TASK STATEMENT
What needs reproducing is the run of lines in the data below starting at the line with "-457,7 +457,6 @@" and ending at the line with "-425,7 +425,7 @@", both ends included. Copy it exactly, without pictures, and add nothing.

SUPPLIED DATA
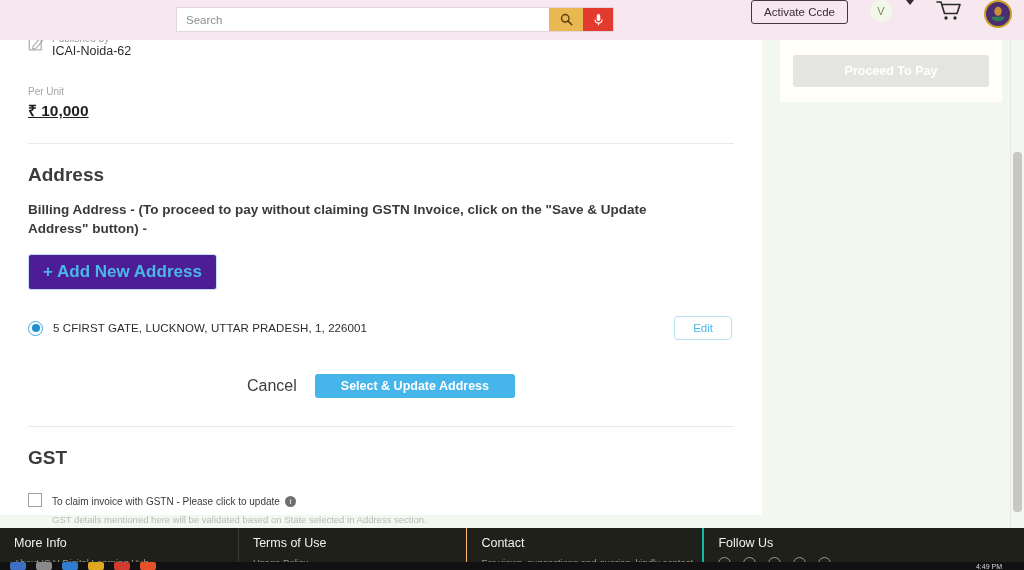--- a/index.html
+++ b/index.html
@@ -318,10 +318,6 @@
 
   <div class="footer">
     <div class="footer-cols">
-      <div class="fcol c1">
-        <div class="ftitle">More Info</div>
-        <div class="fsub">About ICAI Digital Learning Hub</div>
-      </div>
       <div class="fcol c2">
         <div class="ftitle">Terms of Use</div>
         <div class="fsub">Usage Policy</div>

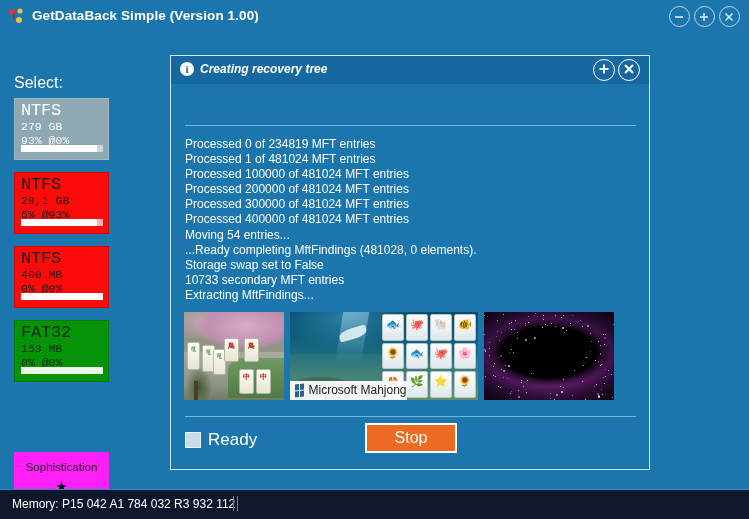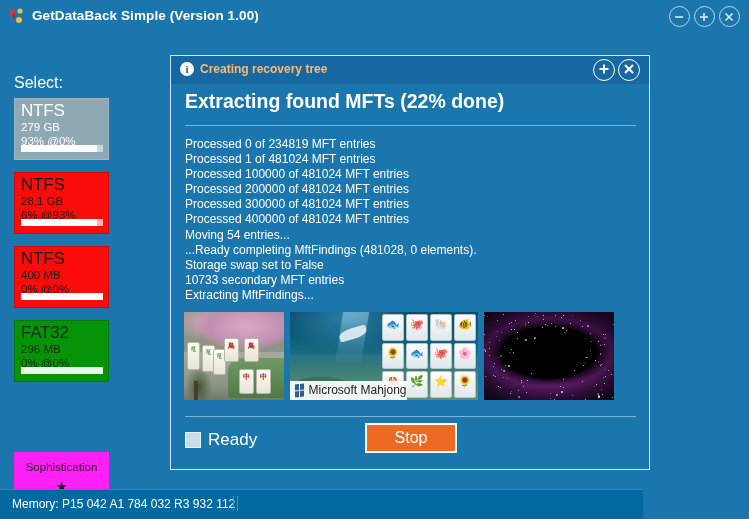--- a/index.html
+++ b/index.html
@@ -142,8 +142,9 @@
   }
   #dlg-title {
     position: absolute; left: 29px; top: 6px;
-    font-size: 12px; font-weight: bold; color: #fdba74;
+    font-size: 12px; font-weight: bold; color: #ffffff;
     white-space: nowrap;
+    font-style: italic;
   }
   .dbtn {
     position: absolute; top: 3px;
--
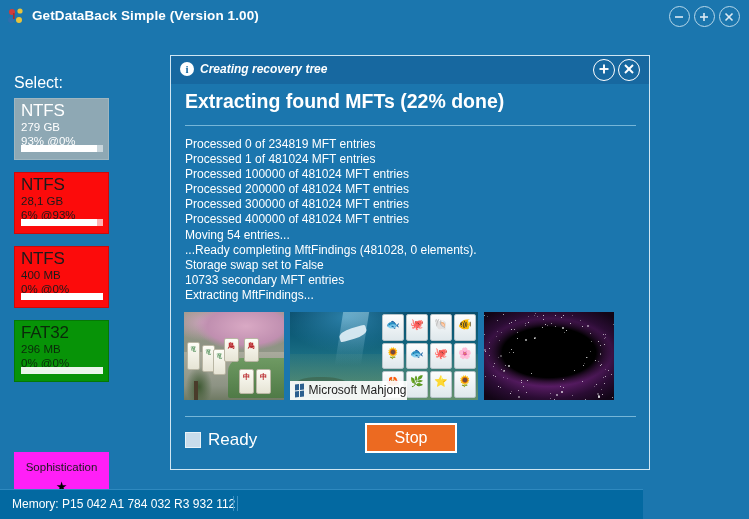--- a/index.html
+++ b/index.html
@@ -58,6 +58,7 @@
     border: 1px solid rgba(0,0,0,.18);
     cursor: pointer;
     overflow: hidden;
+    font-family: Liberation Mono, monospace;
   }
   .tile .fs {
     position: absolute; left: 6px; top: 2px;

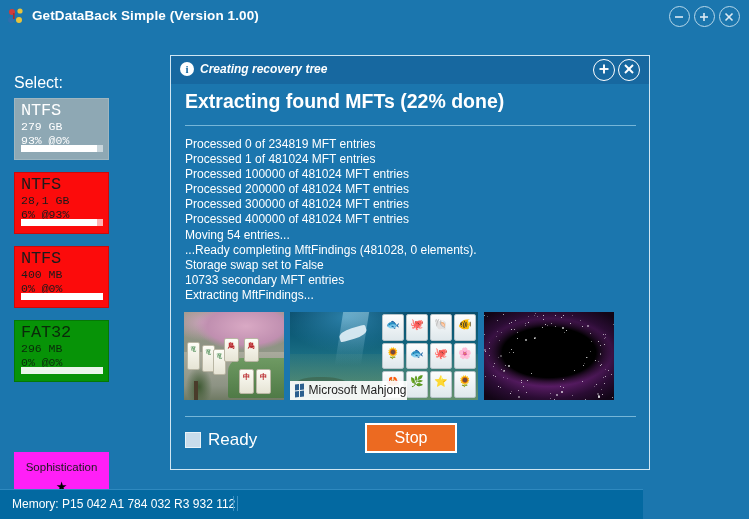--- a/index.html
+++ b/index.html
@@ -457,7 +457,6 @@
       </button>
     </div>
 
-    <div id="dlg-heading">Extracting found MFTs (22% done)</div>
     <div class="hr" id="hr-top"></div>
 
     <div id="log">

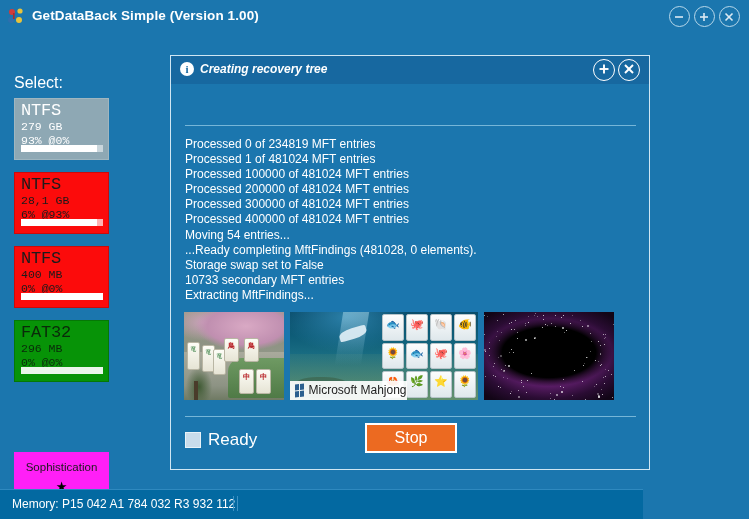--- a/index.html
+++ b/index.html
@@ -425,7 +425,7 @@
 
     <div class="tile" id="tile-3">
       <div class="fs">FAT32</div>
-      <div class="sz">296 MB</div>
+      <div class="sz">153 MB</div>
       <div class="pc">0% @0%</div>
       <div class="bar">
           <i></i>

SOLUTION TO THIS EXERCISE
@@ -457,7 +457,6 @@
       </button>
     </div>
 
-    <div id="dlg-heading">Extracting found MFTs (22% done)</div>
     <div class="hr" id="hr-top"></div>
 
     <div id="log">

--- a/index.html
+++ b/index.html
@@ -425,7 +425,7 @@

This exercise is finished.